Lagi banyak nih beritanya. Istri pejabat atau pejabat yang flexing alias pamer harta kekayaan. Kaum hedon yang rajin pamer di media sosial. Dari mulai istri Sekda Riau, istri Kepala BPN Jaktim, hingga istri Kasubag di Setneg RI. Akhirnya, para suami berurusan dengan KPK. Harus mempertanggungjawabkan harta kekayaannya, atas yang dilaporkan dan dari mana asalnya itu kekayaan? Maka wajar, pelaku flexing di media sosial jadi ngibrit alias lari tunggang langgang. Minimal, segera menghapus foto-foto flexing-nya di medsos. Kasihan banget pelaku flexing.
Pamer
harta kekayaan kok di media sosial. Niatnya apa sih? Pakaian bagus, mobil
mewah, rumah megah, plus gaya hidup untuk apa dipamerkan. Mau unjuk kekuatan
ekonomi atau mau merendahkan orang lain? Atau biar dibilang orang kaya gitu? Pelaku
flexing lupa ya. Justru pamer kekayaan di media sosial itu hanya terjadi
pada orang kaya baru alias OKB. Kaget, punya harta dan kekayaan
melimpah. Dari mana coba, bila suaminya cuma ASN? Pelaku
flexing lupa, orang yang sudah
kaya dari orok mah tidak akan pernah memamerkan harta yang dimilikinya.
Kenapa
sih orang berani pamer alias flexing? Jawabnya sederhana. Karena oramg
yang pamer itu mencari perhatian publik, tapi utamanya dari orang yang
dijadikan target pamer. Pamer juga biasanya terjadi pada orang yang punya
masalah kepribadian, utamanya orang yang tidak percaya diri sehingga butuh
pengakuan dari orang lain.
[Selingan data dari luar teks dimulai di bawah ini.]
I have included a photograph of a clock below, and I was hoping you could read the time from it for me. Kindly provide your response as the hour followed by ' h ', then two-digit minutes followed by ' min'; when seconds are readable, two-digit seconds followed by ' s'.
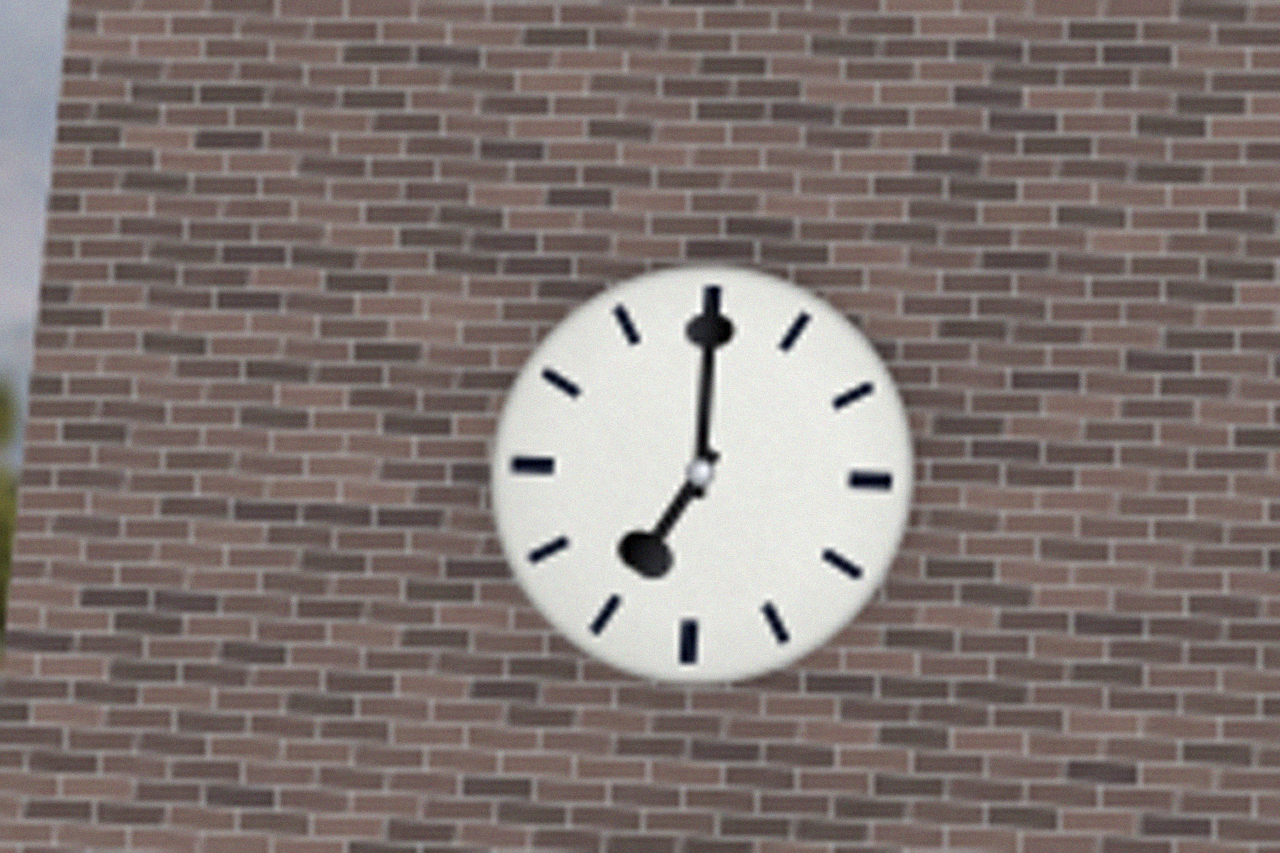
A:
7 h 00 min
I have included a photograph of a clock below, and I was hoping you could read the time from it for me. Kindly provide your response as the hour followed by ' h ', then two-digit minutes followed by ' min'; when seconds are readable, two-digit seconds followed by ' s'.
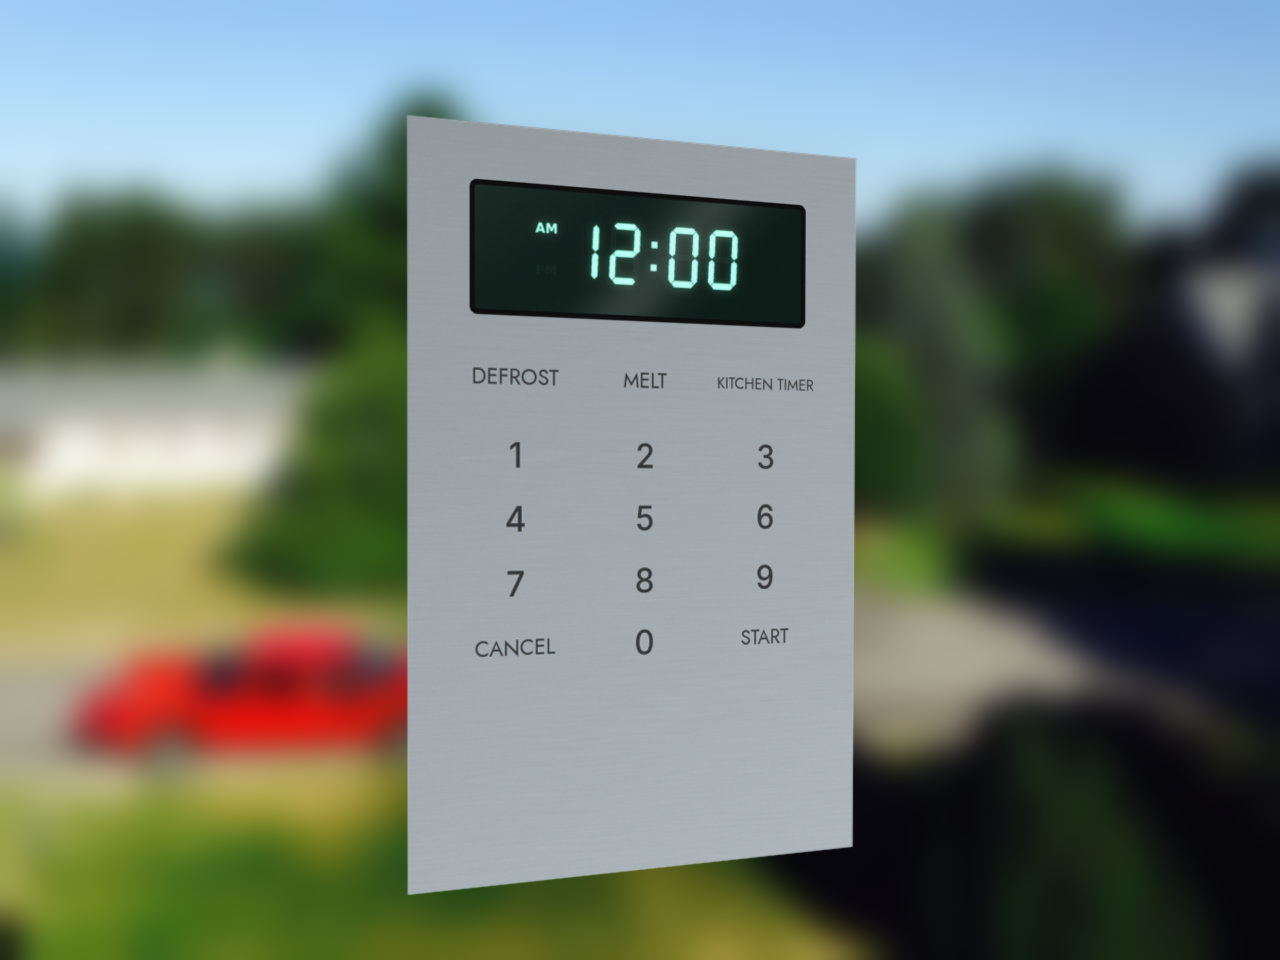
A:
12 h 00 min
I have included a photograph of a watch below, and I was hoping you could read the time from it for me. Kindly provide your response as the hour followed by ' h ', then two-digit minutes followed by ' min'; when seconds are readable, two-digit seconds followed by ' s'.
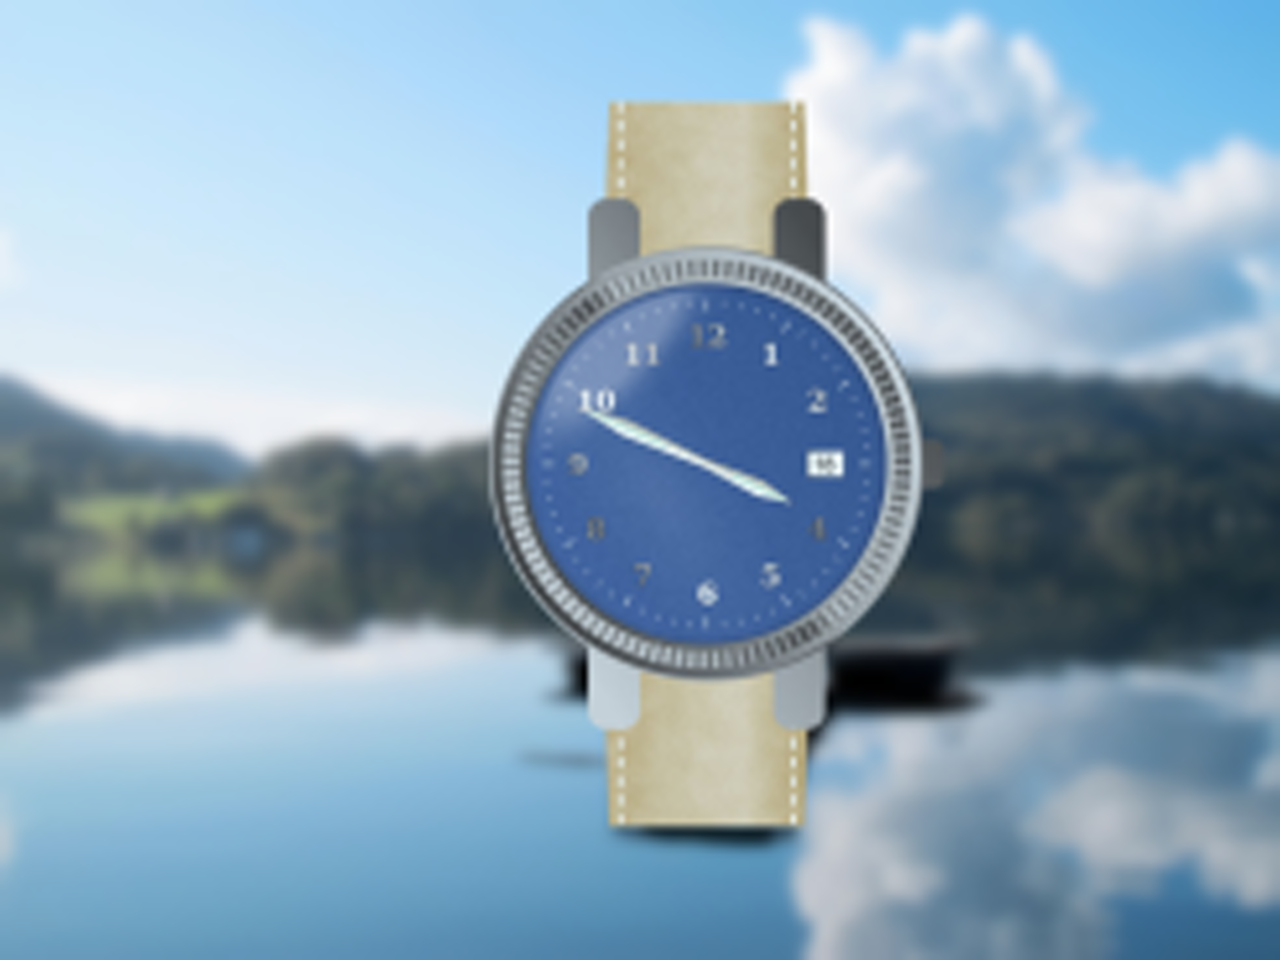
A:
3 h 49 min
Sejatinya, orang yang pamer itu justru perasaannya
insecure alias bingung. Pada akhirnya, orang yang pamer itu merasa dalam tekanan
sosial. Sehingga cara untuk melampiaskannya ya dengan flexing. Jadi,
orang-orang yang flexing itu justru bermasalah dengan dirinya sendiri.
Orang
yang suka pamer itu lupa. Bahwa bersikap pamer, bergaya hidup mewah, atau
sejenisnya itu tergolong perilaku yang menjengkelkan. Apalagi bila diketahui
pekerjaan suaminya yang ASN. Wajar jadi bikin publik curiga, dari mana asal
kekayaannya? Memang berapa gajinya sampai bisa punya aset puluhan miliar? Jadi
jelas, pamer itu membahayakan pelakunya sendiri. Di samping menyakitkan untuk
orang miskin atau orang yang tidak punya apa-apa.
Maka
stop pamer, hentikan flexing. Sama sekali tidak ada gunanya pamer
kecuali mengundang kecemburuan sosial dan menyakitkan orang lain yang sedang
kesulitan ekonomi. Lagi pula, untuk apa pamer di media sosial. Bila mau pamer
itu membagi-bagikan harta dan kekayaan ke orang-orang miskin atau anak-anak
yatim. Kalau berani, pamer itu untuk menyenangkan orang lain yang membutuhkan.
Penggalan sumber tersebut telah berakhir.